Antonio Maria Gasparo Sacchini was an Italian composer, most famous for his operas.
Background
Sacchini was born on July 23, 1734 in Pozzuoli, Italy, to the family of a humble Florentine cook (or coachman). At the age of four, he moved with his family to Naples as part of the entourage of the infante Charles of Bourbon (later to become King Charles III of Spain).
Education
The young Sacchini's talent for music caught the attention of Francesco Durante, who enrolled him in the Conservatorio di Santa Maria di Loreto at the age of ten. Here Durante and his assistant Pietrantonio Gallo taught Sacchini the basics of composition, harmony and counterpoint. Sacchini also became a skilled violinist under the tuition of Nicola Fiorenza as well as studying singing under Gennaro Manna.
Career
In 1772 he visited London, where, notwithstanding a cruel cabal formed against him, he achieved a brilliant success, especially in his four new operas, Tamerlano, Lucio Vero, Nitetti e Perseo and II Gran Cid.
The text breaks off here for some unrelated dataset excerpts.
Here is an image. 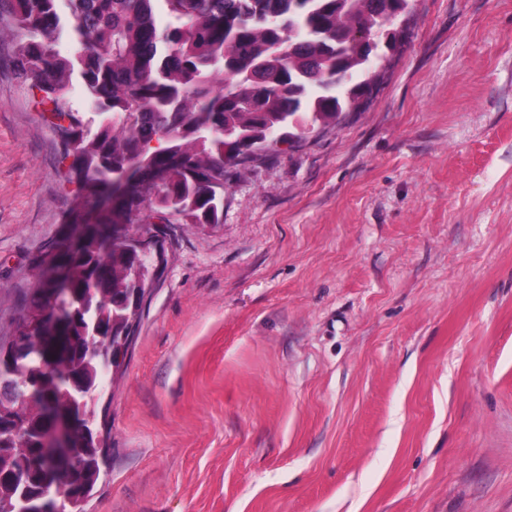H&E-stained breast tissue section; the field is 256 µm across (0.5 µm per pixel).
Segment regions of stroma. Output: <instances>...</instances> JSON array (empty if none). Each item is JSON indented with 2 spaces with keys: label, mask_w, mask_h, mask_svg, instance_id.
<instances>
[{
  "label": "stroma",
  "mask_w": 512,
  "mask_h": 512,
  "mask_svg": "<svg viewBox=\"0 0 512 512\" xmlns=\"http://www.w3.org/2000/svg\"><path fill=\"white\" fill-rule=\"evenodd\" d=\"M16 42L0 0V337L77 196ZM164 248L85 512H512V0H412Z\"/></svg>",
  "instance_id": "1"
}]
</instances>
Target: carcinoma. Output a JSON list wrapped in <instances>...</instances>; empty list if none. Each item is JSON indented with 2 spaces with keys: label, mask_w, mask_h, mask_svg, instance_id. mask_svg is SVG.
<instances>
[{
  "label": "carcinoma",
  "mask_w": 512,
  "mask_h": 512,
  "mask_svg": "<svg viewBox=\"0 0 512 512\" xmlns=\"http://www.w3.org/2000/svg\"><path fill=\"white\" fill-rule=\"evenodd\" d=\"M410 0H8V13L25 38L12 62L38 79L42 110L69 171L79 180V199L89 207L121 178L126 162L136 180L155 181L148 218L160 224L222 223L224 184L231 168L254 159L252 144L268 151L278 140L300 139L336 122L370 88L366 74L380 55L352 33L371 31L398 18ZM168 22L161 27L159 15ZM66 32L72 56L53 43ZM85 87L88 105L105 116L94 132L68 101L73 80ZM119 202L97 212L94 222L70 225L78 247L51 250L15 330L60 301L56 274L80 306L69 313L61 346L69 364L60 375L44 372L31 356L15 359L13 378H27L5 410L21 421L10 437L0 431V512H16L25 500L36 512L44 474L56 468L40 439L60 411H79L101 391L106 376L121 371L143 311V296L161 275L159 234L114 238L113 224L129 218ZM83 430L72 443L75 463L59 477L67 512H84L101 476L105 449L97 410L84 404Z\"/></svg>",
  "instance_id": "obj_1"
}]
</instances>
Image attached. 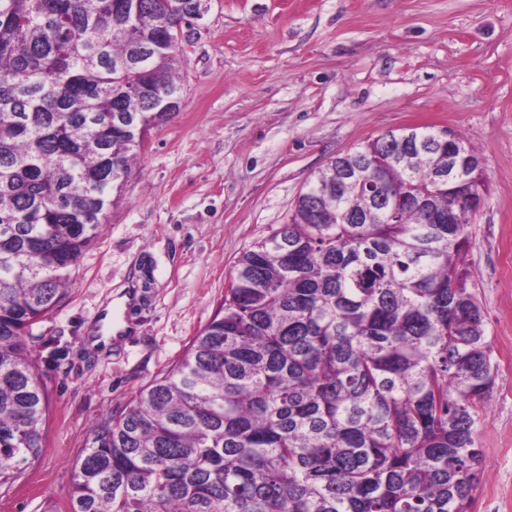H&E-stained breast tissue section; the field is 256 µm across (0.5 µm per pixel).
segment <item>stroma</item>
<instances>
[{"label":"stroma","mask_w":512,"mask_h":512,"mask_svg":"<svg viewBox=\"0 0 512 512\" xmlns=\"http://www.w3.org/2000/svg\"><path fill=\"white\" fill-rule=\"evenodd\" d=\"M179 112L151 129L71 288L33 328L41 455L0 512H63L89 426L169 371L213 318L238 257L337 155L430 126L479 152L487 192L466 262L496 367L479 409L470 512H512V0H213L180 63ZM131 287L112 345L92 332Z\"/></svg>","instance_id":"obj_1"}]
</instances>
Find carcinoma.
<instances>
[{
  "instance_id": "1",
  "label": "carcinoma",
  "mask_w": 512,
  "mask_h": 512,
  "mask_svg": "<svg viewBox=\"0 0 512 512\" xmlns=\"http://www.w3.org/2000/svg\"><path fill=\"white\" fill-rule=\"evenodd\" d=\"M203 0H0V488L44 442L29 330L70 286ZM448 130L332 159L183 358L91 429L67 512H469L496 368Z\"/></svg>"
}]
</instances>
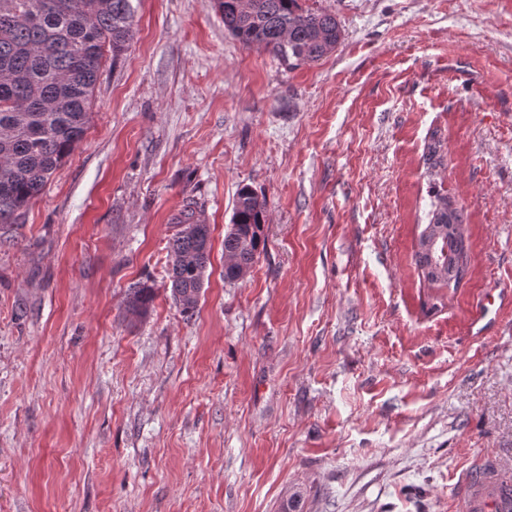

Later he met with an equally enthusiastic reception in Paris, where in 1783 his Rinaldo was produced under the immediate patronage of Queen Marie Antoinette, to whom he had been recommended by the emperor Joseph II.
But neither in England nor in France did his reputation continue to the end of his visit.
He seems everywhere to have been the victim of bitter jealousy.
Even Marie Antoinette was not able to support his cause in the face of the general outcry against the favour shown to foreigners; and by her command, given with the utmost reluctance, his last opera and undoubted masterpiece, CEdipe d Colone, was set aside in 1786 to make room for Lemoine's Phedre-a circumstance which so preyed upon his mind that he died of chagrin on the 7th (or 8th) of October 1786.
Sacchini's style was rather graceful than elevated, and he was deficient both in creative power and originality.
CEdipe was extremely successful after his death, and was performed at the Academie nearly six hundred times.